Diamond in the sky, Part II
The UAE is set to launch it first satellite into space this month. And when it does, the region will never be same again. Part II in a series
November 6, 2008 9:39 by kippreport
The D-word. For Yahsat, it’s all about dual-use applications – finding the right balance of satellite services for government bodies versus commercial clients. “We believe we might be stronger in the government and enterprise side in the UAE, rather than the end-user side,” says Jassem Mohammed al-Zaabi, the company’s CEO. “The demand is undeniable,” he adds. “How can you come up with the right formula? This is what we’re trying to find out.”
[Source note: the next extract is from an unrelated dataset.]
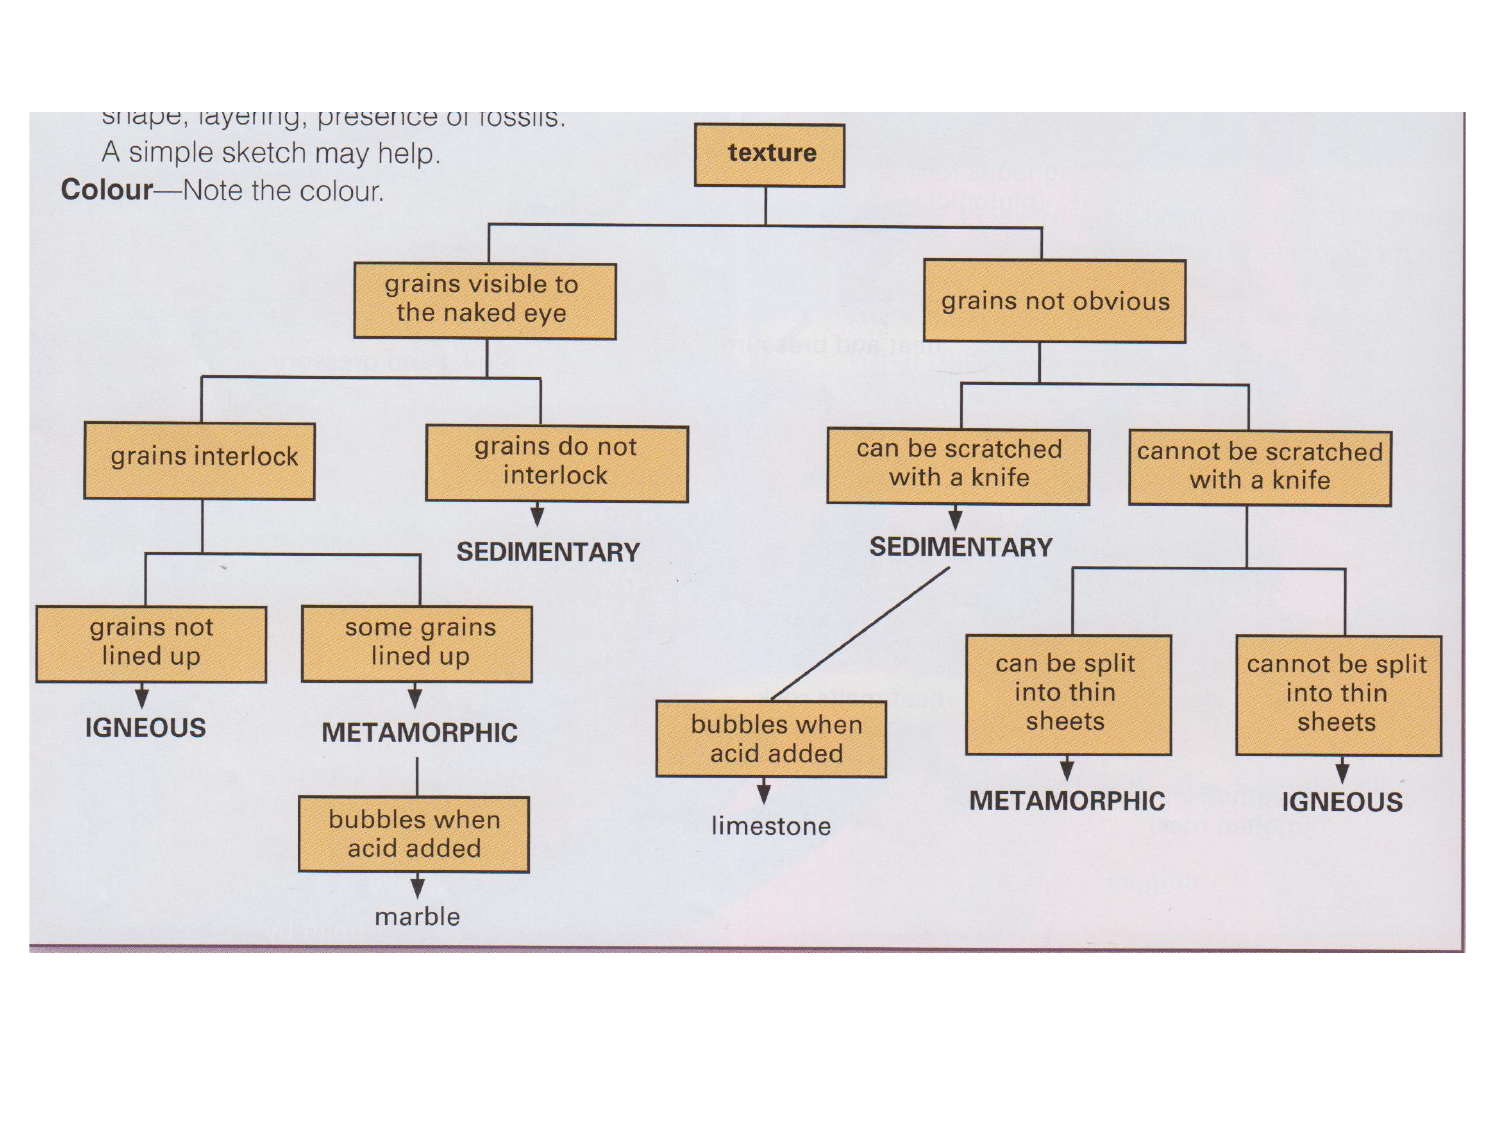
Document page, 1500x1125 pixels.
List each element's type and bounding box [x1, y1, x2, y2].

picture [29, 111, 1466, 953]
He’s right, the demand is impressive. According to Web-traffic tracking site Internetworldstats.com, the number of people surfing the ‘net from the Middle East has grown by more than 1,000 percent since 2000. Satellite TV channels in the region have also multiplied many times over, to more than 300, over that time. If you throw in the rest of Yahsat’
s coverage area, which includes growing markets in Africa, Europe and South-West Asia, you can see why they might be starting a lucrative business.
The tough part is on the supply side. In this neck of the woods alone, Yahsat will have to contend with two major satellite carriers: Nilesat in Egypt, and Arabsat in Saudi Arabia. “There’s a lot of competition, not only in the Middle East but all over the place,” says Rodger Baker, director of Asian analysis at Stratfor, a US-based intelligence company. “Everyone is trying to get their own communications satellites up.”